Le Nutri-Score pour mieux choisir ses aliments ?

Comment choisir les produits alimentaires industriels en meilleure connaissance de cause ?

Certains pays, comme la Grande-Bretagne, les Pays-Bas ou la Scandinavie, ont déjà franchi le pas en mettant en place des codes. Sur les paquets, ceux-ci permettent aux acheteurs de savoir plus facilement quelle catégorie de produits ils choisissent (avec ou sans sucre, sel, gras... ). La France suit le mouvement et propose son « Nutri-Score ». La Belgique vient d’adopter le système Français. Décodage.

Pour "mieux" manger, il est parfois utile d’en voir de toutes les couleurs. Le « Nutri-Score » proposé par l’INSERM (Institut national de la santé et de la recherche médicale) en France, classe les produits grâce à une couleur, du vert foncé pour le produit le plus favorable sur le plan nutritionnel, à l’orange foncé pour le produit le moins favorable.
Pour compléter ce code couleur et affiner le classement, des lettres, allant de A (bon) à E (à limiter), sont apposées dans les logos de couleur.

Pour parvenir à ce classement, le « Nutri-Score » repose sur un système de points négatifs et positifs. Ils prennent en compte :
- l’énergie (alcool, glucides, lipides et protides) ;
- les sucres simples ;
- les acides gras saturés ;
- le sel.

Au plus ces éléments sont présents, au plus la note est mauvaise. En revanche, la présence de fruits ou légumes, de noix, de fibres ou de protéines, peut apporter des points positifs et donc tempérer le résultat.
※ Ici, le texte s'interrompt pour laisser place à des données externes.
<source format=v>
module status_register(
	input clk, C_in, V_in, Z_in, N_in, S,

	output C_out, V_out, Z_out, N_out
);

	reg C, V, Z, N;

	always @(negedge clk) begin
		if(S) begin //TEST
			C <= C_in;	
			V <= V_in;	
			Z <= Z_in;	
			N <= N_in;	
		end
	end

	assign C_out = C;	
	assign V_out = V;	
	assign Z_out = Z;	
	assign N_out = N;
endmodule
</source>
Le « Nutri-score » permettrait de choisir, dans une même gamme de produits, par exemple des pizzas industrielles, des biscuits, des chips ou des plats cuisinés, ceux qui s’avèrent les plus "intéressants" ou les moins mauvais.

Et en Belgique, qu’en est-il de l’affichage nutritionnel ?
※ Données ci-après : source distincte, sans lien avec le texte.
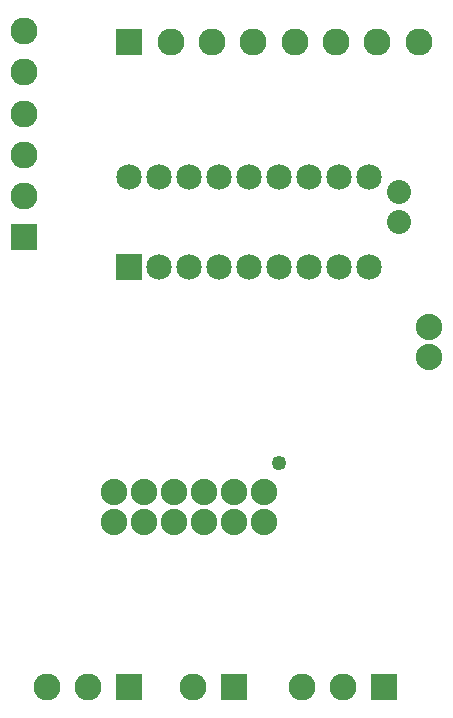
<source format=gts>
G04 MADE WITH FRITZING*
G04 WWW.FRITZING.ORG*
G04 DOUBLE SIDED*
G04 HOLES PLATED*
G04 CONTOUR ON CENTER OF CONTOUR VECTOR*
%ASAXBY*%
%FSLAX23Y23*%
%MOIN*%
%OFA0B0*%
%SFA1.0B1.0*%
%ADD10C,0.085000*%
%ADD11C,0.049370*%
%ADD12C,0.090000*%
%ADD13C,0.080000*%
%ADD14C,0.088000*%
%ADD15R,0.085000X0.085000*%
%ADD16R,0.090000X0.090000*%
%LNMASK1*%
G90*
G70*
G54D10*
X504Y1738D03*
X504Y2038D03*
X604Y1738D03*
X604Y2038D03*
X704Y1738D03*
X704Y2038D03*
X804Y1738D03*
X804Y2038D03*
X904Y1738D03*
X904Y2038D03*
X1004Y1738D03*
X1004Y2038D03*
X1104Y1738D03*
X1104Y2038D03*
X1204Y1738D03*
X1204Y2038D03*
X1304Y1738D03*
X1304Y2038D03*
G54D11*
X1004Y1087D03*
G54D12*
X504Y2488D03*
X642Y2488D03*
X779Y2488D03*
X917Y2488D03*
X1055Y2488D03*
X1193Y2488D03*
X1331Y2488D03*
X1468Y2488D03*
G54D13*
X1404Y1988D03*
X1404Y1888D03*
G54D14*
X1504Y1538D03*
X1504Y1438D03*
G54D12*
X854Y338D03*
X716Y338D03*
G54D14*
X454Y888D03*
X554Y888D03*
X654Y888D03*
X754Y888D03*
X854Y888D03*
X954Y888D03*
X454Y888D03*
X554Y888D03*
X654Y888D03*
X754Y888D03*
X854Y888D03*
X954Y888D03*
X954Y988D03*
X854Y988D03*
X754Y988D03*
X654Y988D03*
X554Y988D03*
X454Y988D03*
G54D12*
X504Y338D03*
X366Y338D03*
X228Y338D03*
X1354Y338D03*
X1216Y338D03*
X1078Y338D03*
X154Y1838D03*
X154Y1976D03*
X154Y2113D03*
X154Y2251D03*
X154Y2389D03*
X154Y2527D03*
G54D15*
X504Y1738D03*
G54D16*
X504Y2488D03*
X854Y338D03*
X504Y338D03*
X1354Y338D03*
X154Y1838D03*
G04 End of Mask1*
M02*
</source>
En Belgique, la ministre de la Santé publique, Maggie De Block, a pris la décision d’introduire le nutri-score comme label alimentaire en Belgique. Les consommateurs pourront ainsi obtenir plus facilement des informations leur permettant de savoir dans quelle mesure un aliment fait partie d’une alimentation équilibrée.

Cette décision intervient après une longue consultation des parties prenantes concernées : organisations de consommateurs, experts dans le domaine de l’alimentation, l’industrie alimentaire et les distributeurs.

Le nutri-score est un score global (allant de -15 pour les produits « les plus sains » à +40 pour les produits « les moins sains »). Sur la base de ce score, le produit reçoit une lettre avec le code couleur correspondant : du vert foncé (A) au rouge foncé (F).

L’algorithme sur la base duquel le score est calculé tient compte à la fois des éléments positifs et négatifs : la teneur en sucres, en acides gras saturés, en sel et les calories ont une influence négative sur le score, tandis que la teneur en fruits, légumes, fibres ou protéines peut améliorer le score.

Pourquoi ce système plutôt qu’un autre ?

La ministre De Block préfère le nutri-score à d’autres systèmes comme le système britannique traffic lights pour plusieurs raisons :

  • Le nutri-score a été testé en France. Les tests ont démontré qu’il avait un impact plus important sur le comportement d’achat des consommateurs que d’autres systèmes. En d’autres termes, il est fondé sur des données scientifiquement fondées ;
  • Ce système simple (un score pour l’ensemble du produit) permet au consommateur d’avoir une évaluation globale du produit en un coup d’œil. Il l’aide ainsi à faire un choix sain plus facilement, comme le demande l’Organisation mondiale de la santé ;
  • Le soutien d’experts alimentaires, d’acteurs majeurs de la distribution en Belgique et des entités fédérées. Enfin, un label n’aura l’effet souhaité que si toutes les parties prenantes sont impliquées.

La ministre souligne que l’utilisation du nutri-score reste volontaire : aucun producteur ou distributeur d’aliments ne sera obligé de l’utiliser.